*What you are asked to do*:
Copy the entries exactly. Leave out any pictures.

(Object tracking records)
++++++++++
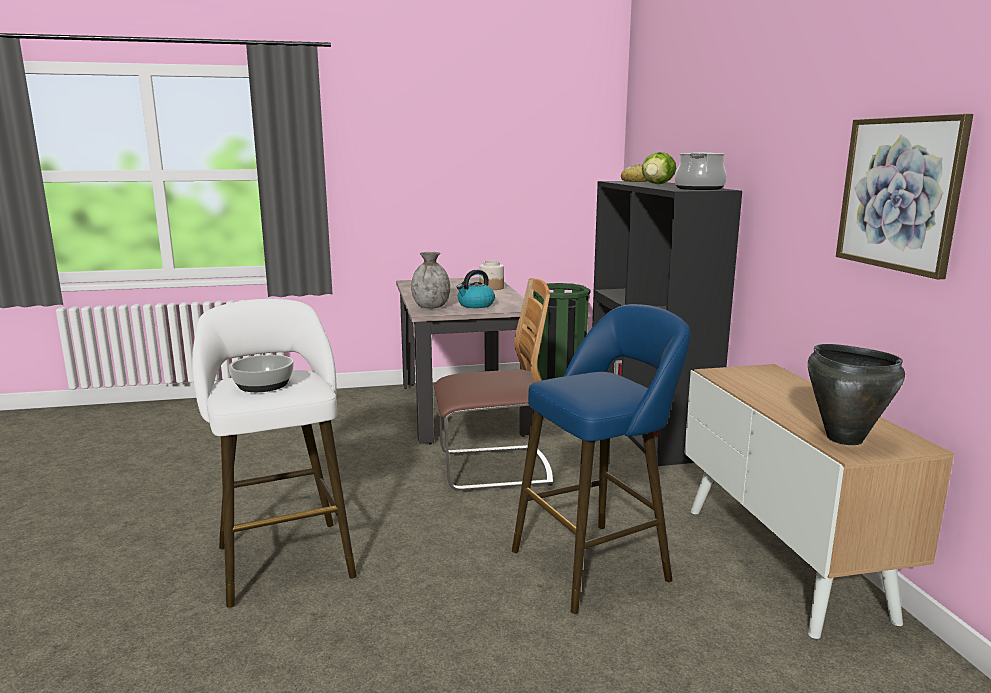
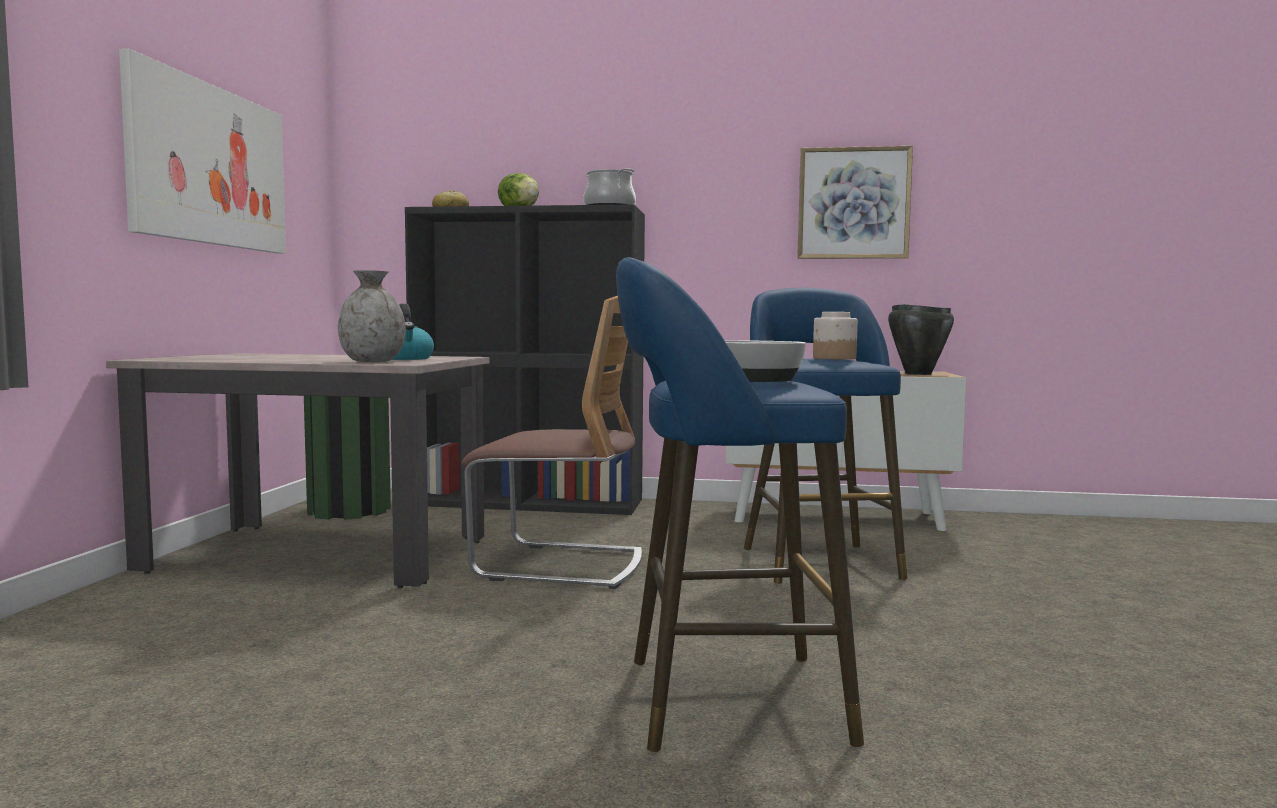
camera: 70 degrees left, 10 degrees down
(283, 557) = (720, 700): white stool -> blue stool
(482, 165) = (210, 166): none -> picture
(491, 288) = (309, 355): jar -> jar (834, 358)
(494, 469) = (559, 565): chair -> chair turned 90 degrees clockwise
++++++++++
*Expected answer*:
camera: 70 degrees left, 10 degrees down
(283, 557) = (720, 700): white stool -> blue stool
(482, 165) = (210, 166): none -> picture
(491, 288) = (309, 355): jar -> jar (834, 358)
(494, 469) = (559, 565): chair -> chair turned 90 degrees clockwise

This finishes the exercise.